The budget premium provision is a major sop to the New Democrats, who insisted an insurance premium cut, among other things, was a condition of NDP support for the first budget of Premier Kathleen Wynne’s government.

But NDP Leader Andrea Horwath wasn’t entirely onside because of the vague timeline and whether the savings are achievable.

“This is one of the concerns we have. We see our proposals reflected but what we don’t see are any accountability measures … we don’t see any reference to how much and how much time it’s going to take,” Horwath said.
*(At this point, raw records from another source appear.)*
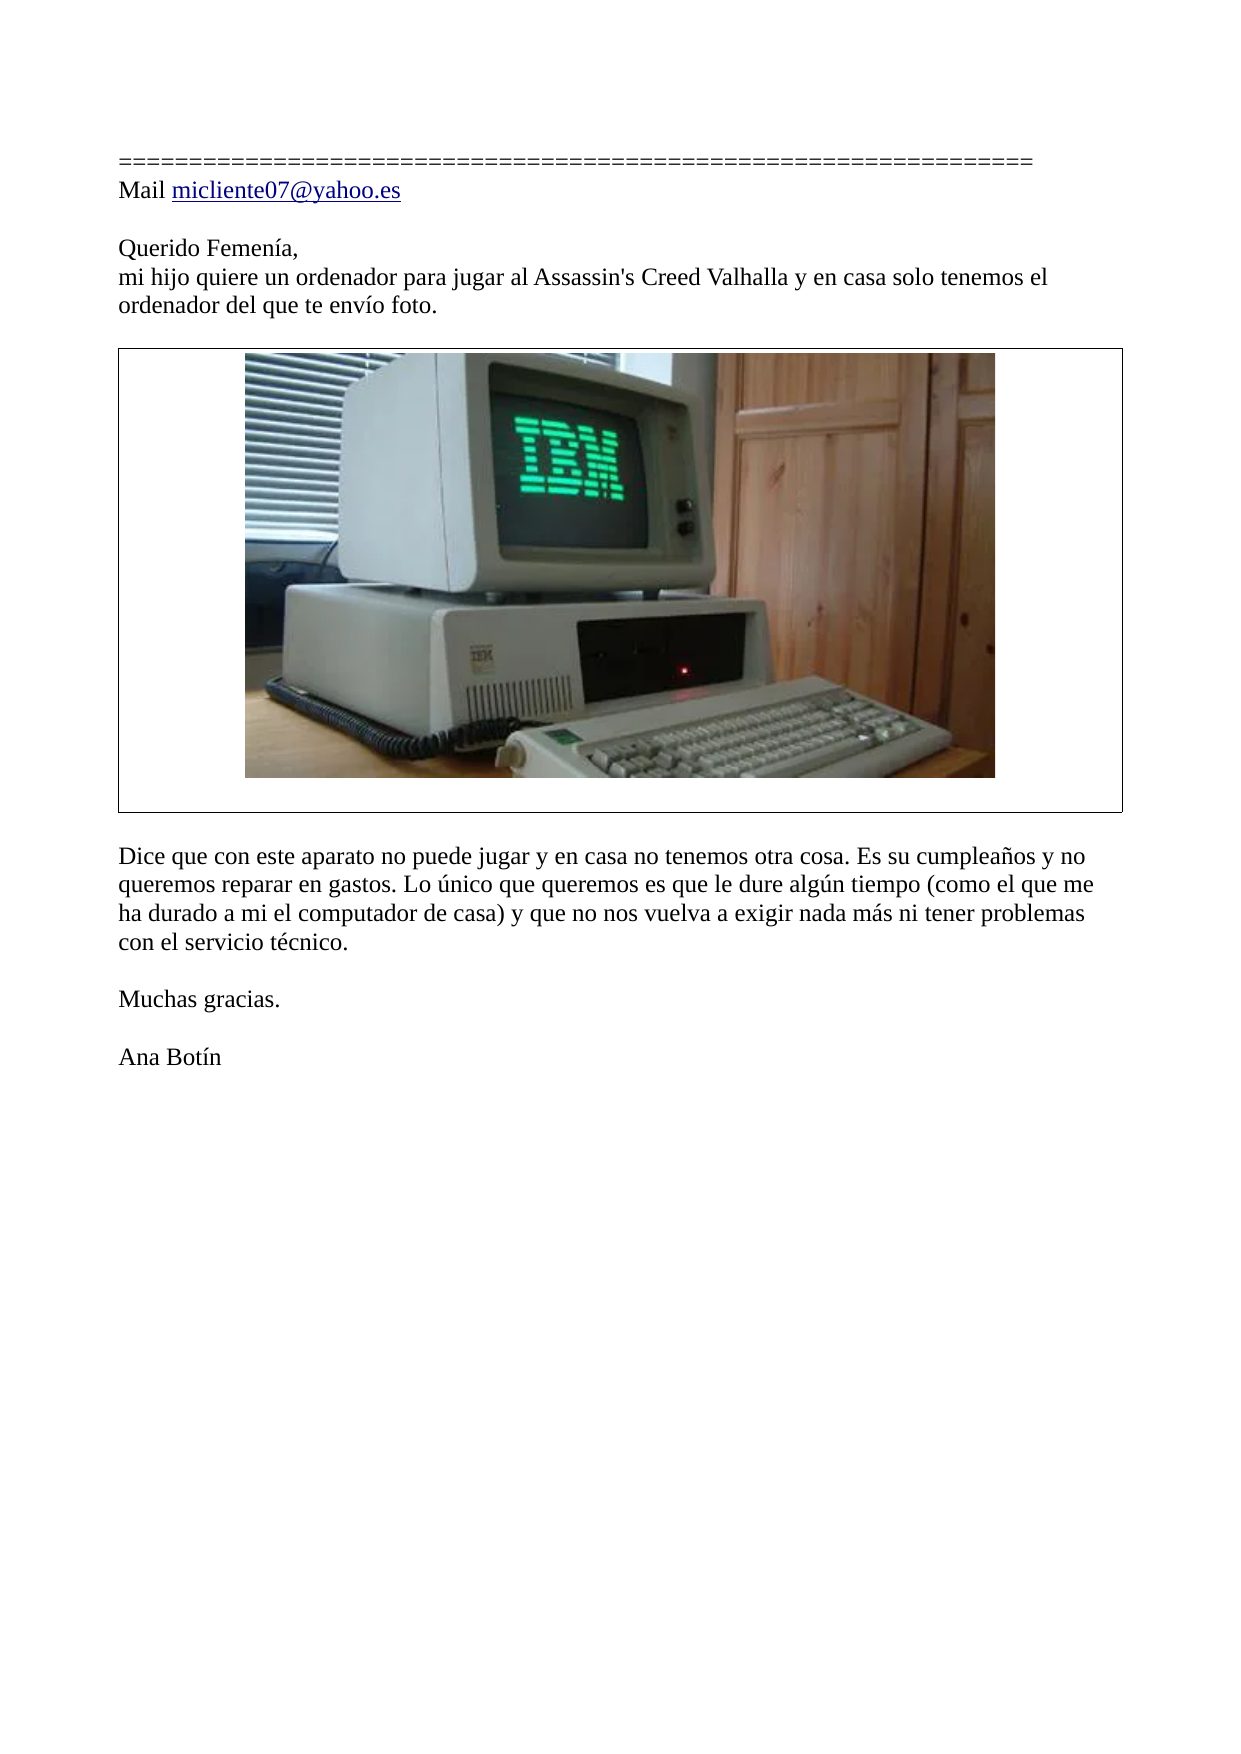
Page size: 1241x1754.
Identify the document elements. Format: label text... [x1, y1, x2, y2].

text Ana Botín [118, 1042, 1122, 1071]
text Querido Femenía, [118, 233, 1122, 262]
text Dice que con este aparato no puede jugar y en casa no tenemos otra cosa. Es su cumpleaños y no queremos reparar en gastos. Lo único que queremos es que le dure algún tiempo (como el que me ha durado a mi el computador de casa) y que no nos vuelva a exigir nada más ni tener problemas con el servicio técnico. [118, 841, 1122, 956]
picture [245, 353, 995, 778]
text ================================================================= [118, 147, 1122, 176]
text Mail micliente07@yahoo.es [118, 176, 1122, 204]
text Muchas gracias. [118, 984, 1122, 1013]
text mi hijo quiere un ordenador para jugar al Assassin's Creed Valhalla y en casa solo tenemos el ordenador del que te envío foto. [118, 262, 1122, 319]
table_header [119, 349, 1122, 812]
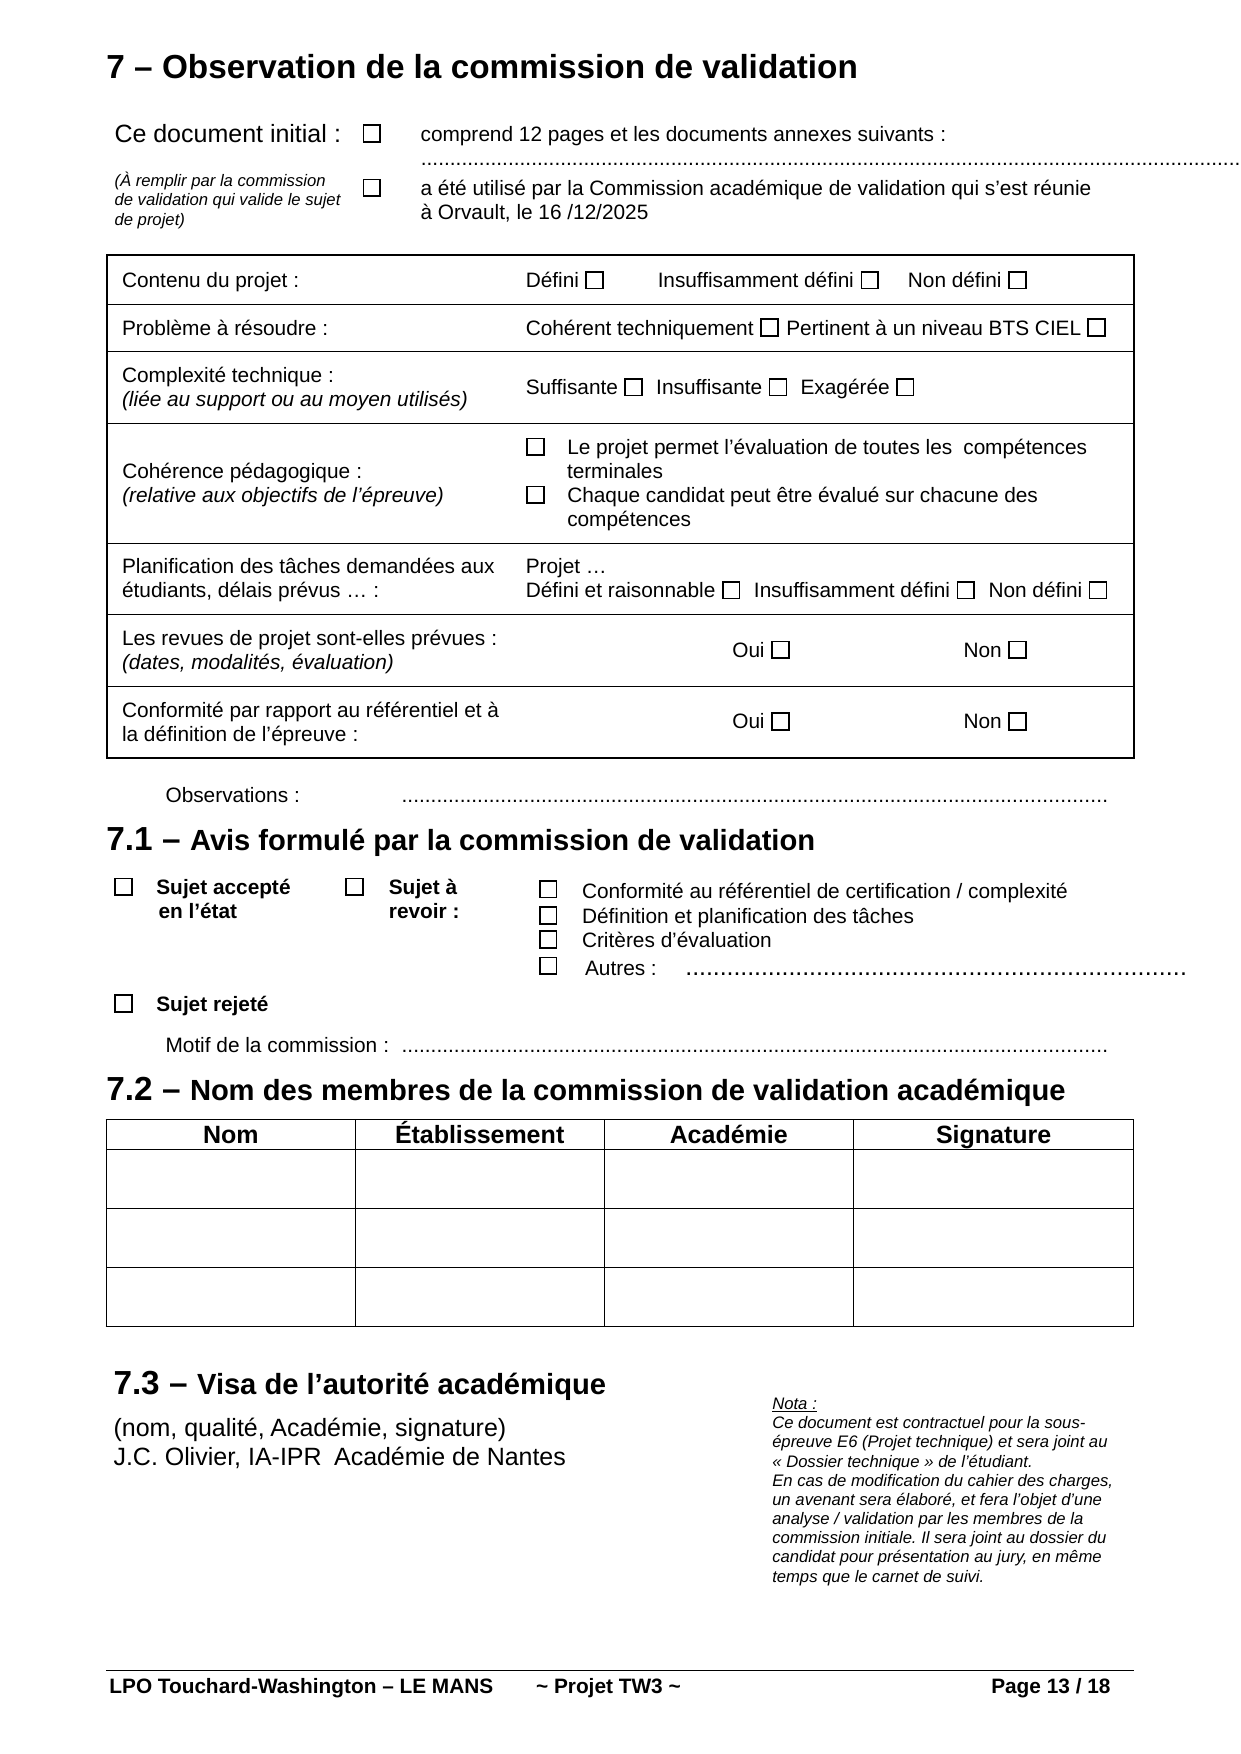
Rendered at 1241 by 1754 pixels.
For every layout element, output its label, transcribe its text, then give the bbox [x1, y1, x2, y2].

table_cell [339, 986, 532, 1021]
table_cell Suffisante Insuffisante Exagérée [518, 352, 1133, 423]
table_header Défini Insuffisamment défini Non défini [518, 256, 1133, 304]
table_cell Cohérence pédagogique : (relative aux objectifs de l’épreuve) [108, 424, 518, 542]
table_header Contenu du projet : [108, 256, 518, 304]
table_header Conformité au référentiel de certification / complexité Définition et planification des tâches Critères d’évaluation Autres : [533, 869, 1134, 986]
table_cell a été utilisé par la Commission académique de validation qui s’est réunie à Orvault, le 16 /12/2025 [355, 169, 1134, 230]
table_cell Sujet rejeté [106, 986, 339, 1021]
table_cell [533, 986, 1134, 1021]
subtitle Nom des membres de la commission de validation académique [106, 1069, 1134, 1107]
table_header Visa de l’autorité académique [106, 1351, 765, 1413]
text Motif de la commission : [165, 1033, 1134, 1057]
table_cell Le projet permet l’évaluation de toutes les compétences terminales Chaque candidat peut être évalué sur chacune des compétences [518, 424, 1133, 542]
table_header Ce document initial : [107, 98, 354, 169]
subtitle Observation de la commission de validation [106, 47, 1134, 86]
table_cell [605, 1268, 853, 1326]
table_cell Planification des tâches demandées aux étudiants, délais prévus … : [108, 544, 518, 614]
table_cell [854, 1209, 1133, 1267]
table_header Académie [605, 1120, 853, 1149]
table_cell Problème à résoudre : [108, 305, 518, 351]
table_header Nota : [765, 1351, 1133, 1413]
table_header comprend 12 pages et les documents annexes suivants : [355, 98, 1134, 169]
table_cell [356, 1209, 604, 1267]
table_cell Oui Non [518, 615, 1133, 686]
table_cell [605, 1209, 853, 1267]
table_cell [356, 1268, 604, 1326]
table_header Signature [854, 1120, 1133, 1149]
table_cell [107, 1209, 355, 1267]
table_cell (À remplir par la commission de validation qui valide le sujet de projet) [107, 169, 354, 230]
table_cell Projet … Défini et raisonnable Insuffisamment défini Non défini [518, 544, 1133, 614]
subtitle Avis formulé par la commission de validation [106, 819, 1134, 857]
table_cell [107, 1150, 355, 1208]
table_cell Les revues de projet sont-elles prévues : (dates, modalités, évaluation) [108, 615, 518, 686]
table_header Sujet à revoir : [339, 869, 532, 986]
table_cell Complexité technique : (liée au support ou au moyen utilisés) [108, 352, 518, 423]
text Observations : [165, 783, 1045, 807]
table_cell Oui Non [518, 687, 1133, 757]
table_header Nom [107, 1120, 355, 1149]
table_cell [854, 1268, 1133, 1326]
table_cell Ce document est contractuel pour la sous-épreuve E6 (Projet technique) et sera joint au « Dossier technique » de l’étudiant. En cas de modification du cahier des charges, un avenant sera élaboré, et fera l’objet d’une analyse / validation par les membres de la commission initiale. Il sera joint au dossier du candidat pour présentation au jury, en même temps que le carnet de suivi. [765, 1413, 1133, 1586]
table_cell Conformité par rapport au référentiel et à la définition de l’épreuve : [108, 687, 518, 757]
table_cell [107, 1268, 355, 1326]
table_header Sujet accepté en l’état [106, 869, 339, 986]
table_cell [854, 1150, 1133, 1208]
table_cell Cohérent techniquement Pertinent à un niveau BTS CIEL [518, 305, 1133, 351]
table_cell [605, 1150, 853, 1208]
table_cell (nom, qualité, Académie, signature) J.C. Olivier, IA-IPR Académie de Nantes [106, 1413, 765, 1586]
table_cell [356, 1150, 604, 1208]
table_header Établissement [356, 1120, 604, 1149]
Insiders says the Liberals are finding it is one thing to say auto insurance should be cut by 15 per cent but an entirely different thing to do it.

A large part of the reduction initiative will depend on the government’s ability to tackle fraud in the system ranging from shady tow truck drivers and body shops to the health clinics that have popped up in strip malls across the GTA.

In January, the government approved regulatory amendments to address some of the reforms proposed by the final report of the Auto Insurance Anti-fraud Task Force in late 2012.

These amendments, which take effect June 1, will help curb auto insurance fraud by:

Requiring claimants to confirm attendance at a health clinic.

Making providers subject to sanction for overcharging insurers for goods and services and banning them from asking consumers to sign blank claim forms.

Requiring insurers to provide claimants with all reasons for denying a claim.

Providing claimants the right to receive a bi-monthly, detailed statement of benefits.

Claims costs skyrocketed between 2006 and 2010 when the provincial government dramatically trimmed accident benefits the insurance industry pays out. The NDP claims that move alone handed the industry a $2 billion windfall.